Depuis que les pluies acides ont fait la une des médias, la recherche
scientifique a fait beaucoup de progrès dans la connaissance des dommages
qu'elles provoquent, en particulier sur l'acidification des lacs et des rivières. Cette
recherche a conduit la Commission économique des Nations Unies pour l'Europe
(CEE-ONU) à élaborer tout un arsenal de mesures pour combattre ce type de
pollution atmosphérique. Cette coopération semble être sur le point de porter ses
fruits. Durant les dix dernières années, les mesures effectuées en Europe tout
comme en Amérique du Nord montrent une diminution de 50% des dépôts
sulfureux dûs à la pollution atmosphérique. Les dépôts azotés qui, eux, proviennent
de la circulation routière sont restés constants.

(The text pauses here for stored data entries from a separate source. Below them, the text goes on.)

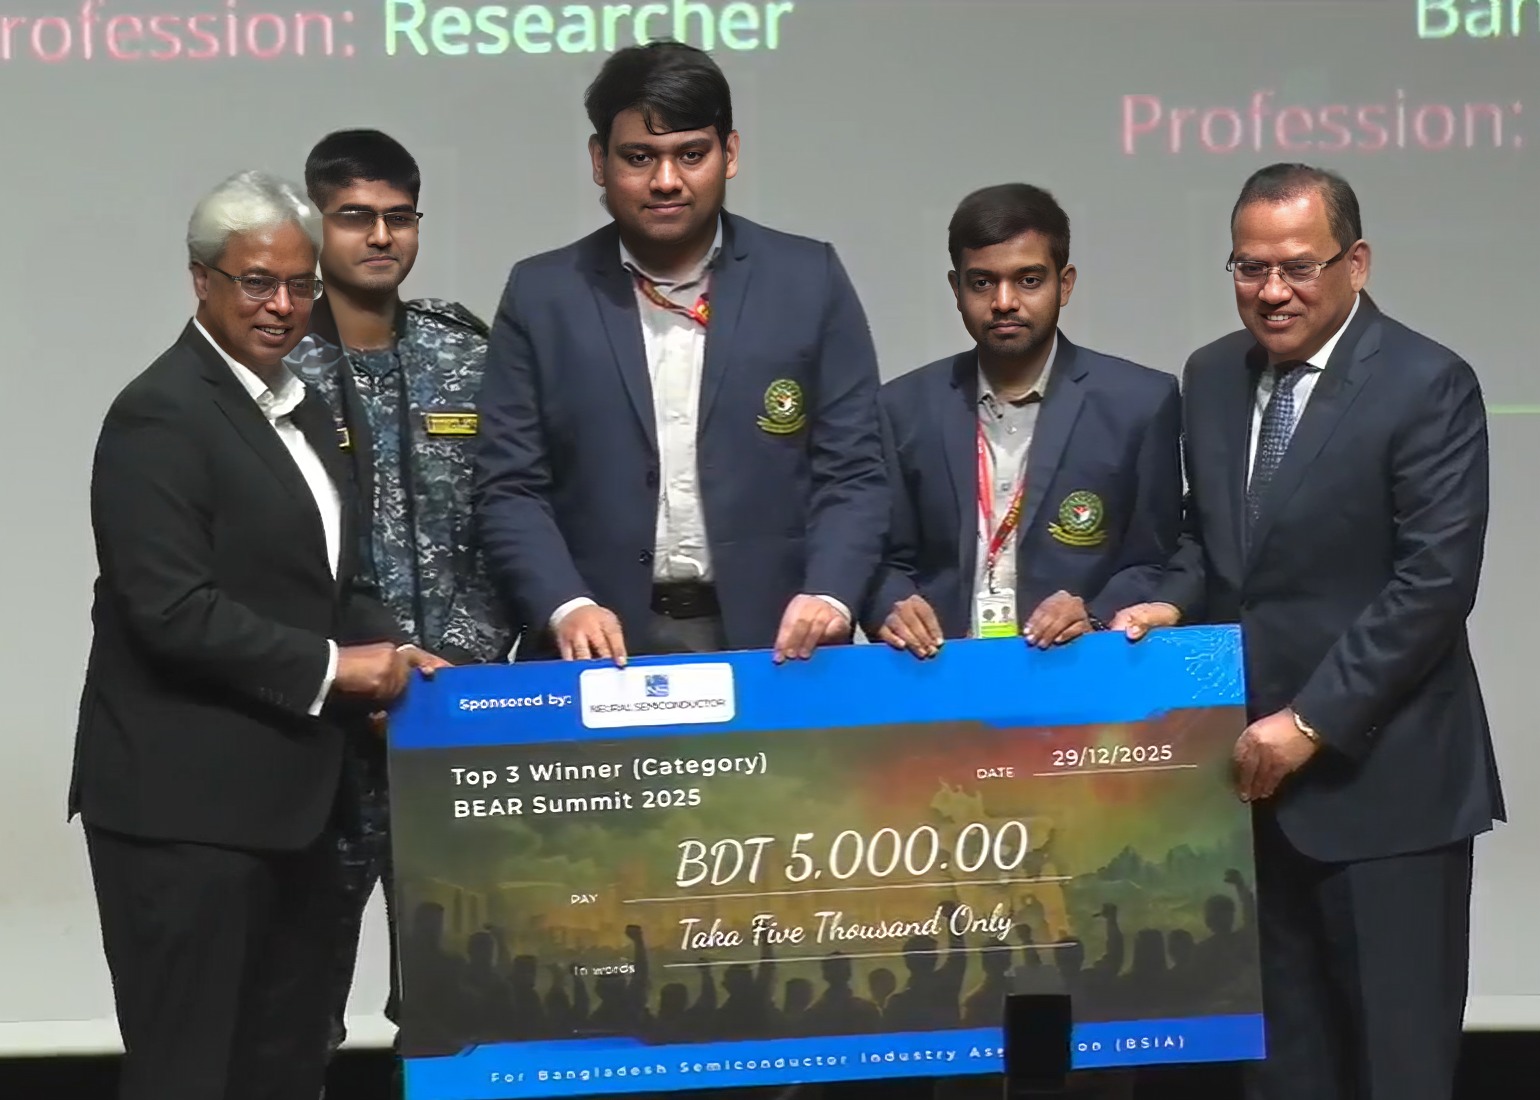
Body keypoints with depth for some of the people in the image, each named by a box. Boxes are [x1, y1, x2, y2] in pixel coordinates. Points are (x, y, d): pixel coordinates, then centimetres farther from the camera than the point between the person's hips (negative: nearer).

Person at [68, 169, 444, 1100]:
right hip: (186, 803, -9)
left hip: (288, 795, 9)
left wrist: (392, 654, 2)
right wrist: (329, 670, -16)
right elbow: (172, 610, -20)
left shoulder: (299, 409, 16)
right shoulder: (163, 414, -12)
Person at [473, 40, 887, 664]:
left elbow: (851, 473, 2)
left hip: (774, 645, 0)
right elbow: (511, 489, 1)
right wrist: (566, 606, -15)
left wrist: (828, 595, -14)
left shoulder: (809, 281, 4)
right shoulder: (542, 296, 4)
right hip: (600, 649, 0)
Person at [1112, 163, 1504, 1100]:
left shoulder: (1427, 386, -10)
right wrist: (1175, 602, -1)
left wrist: (1310, 724, -17)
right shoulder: (1213, 377, 10)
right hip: (1252, 769, 6)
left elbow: (1434, 581, -15)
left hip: (1379, 777, -6)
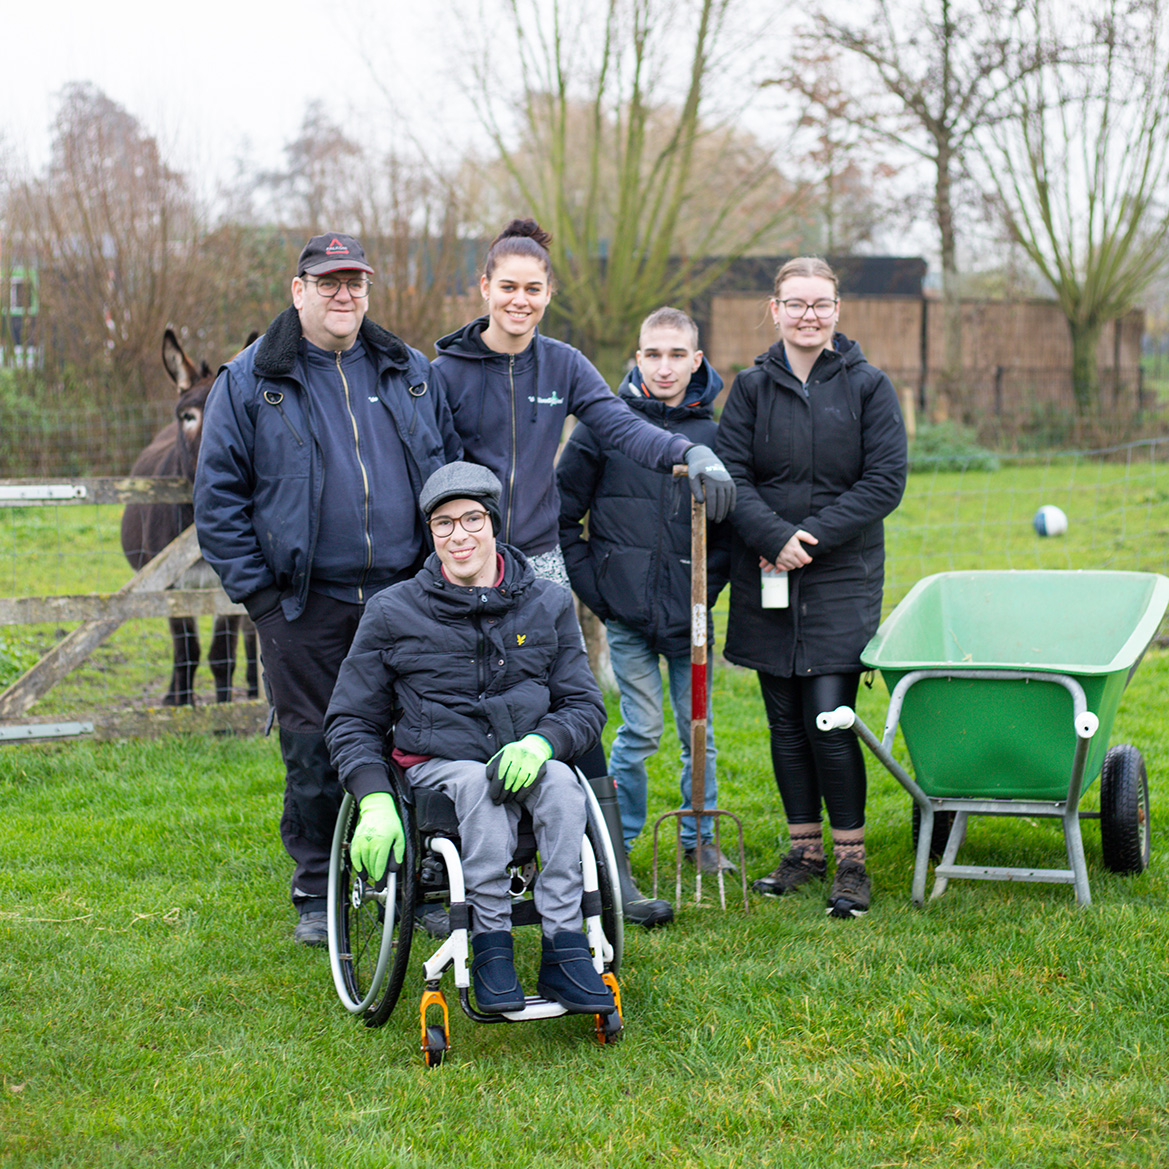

Mais cela a-t-il eu un impact sur l'acidification des lacs et des rivières? Afin
de s'en rendre compte, le Programme international concerté d'évaluation et de
surveillance de l'acidification des cours d'eau et des lacs lancé en 1985 sous l'égide
de la Convention de la CEE-ONU sur la pollution atmosphérique transfrontière à
longue distance a utilisé son importante banque de données pour analyser les
évolutions dans la composition chimique et biologique des eaux de surface durant
ces dix dernières années. Les résultats de cette analyseLe rapport sur neuf ans: acidification des eaux de surface en Europe et en Amérique du
Nord - évolution de la situation à long terme (années 80 et 90), préparé par le Centre de
coordination du Programme à l'Institut norvégien de recherche sur l'eau (NIVA). seront divulgués lors de
la réunion du Groupe de travail des effets qui se réunira à Genève du 27 au 29 août
1997.
Les résultats de cette analyse montrent que la concentration en sulfates a
diminué dans pratiquement tous les sites étudiés et qu'en général, ce déclin s'est
accéléré depuis 1990. Cette diminution des dépôts sulfureux a contribué à
l'amélioration de la composition chimique des eaux et certains animaux invertébrés
commencent à faire leur réapparition.
La diminution de la concentration en sulfates entraîne également des
changements dans la concentration des autres composés de l'eau. L'alcalinité des
eaux est une des mesures de la qualité de l'eau. En général, une haute alcalinité de
l'eau est un bon signe, alors que, si elle vient à diminuer, cela tend à dire que les
eaux sont acides. Dans les pays nordiques (Finlande, Suède et Norvège), l'alcalinité
des lacs avait chuté d'une façon dramatique dans les années 80 et conduit à une
acidification accrue; mais, elle est remontée au début des années 90, montrant ainsi
une notable amélioration de la situation. Dans de nombreux autres sites européens
(en Europe centrale, Italie, Allemagne, aux Pays-Bas et au Danemark), cette
alcalinité a recommencé à croître dès les années 80 pour s'accélérer dans les
années 90. Dans les autres régions comme celle des monts Adirondacks, le
Québec, le centre-ouest de l'Amérique du Nord, le Royaume-Uni, la situation ne
s'améliore pas, l'acidification aurait même tendance à augmenter et ceci, malgré
une diminution des concentrations en sulfates.
La concentration en composés azotés dans les eaux de surface a, quant à
elle, augmenté pratiquement partout durant les années 80, mais elle a cessé de
s'accroître durant les années 90. Il semble donc que des phénomènes autres que
les dépôts azotés (les changements climatiques, par exemple) soient à l'origine des
changements intervenus dans la qualité de l'eau dans les années 90. Une
surveillance accrue de la situation devrait permettre d'en savoir davantage.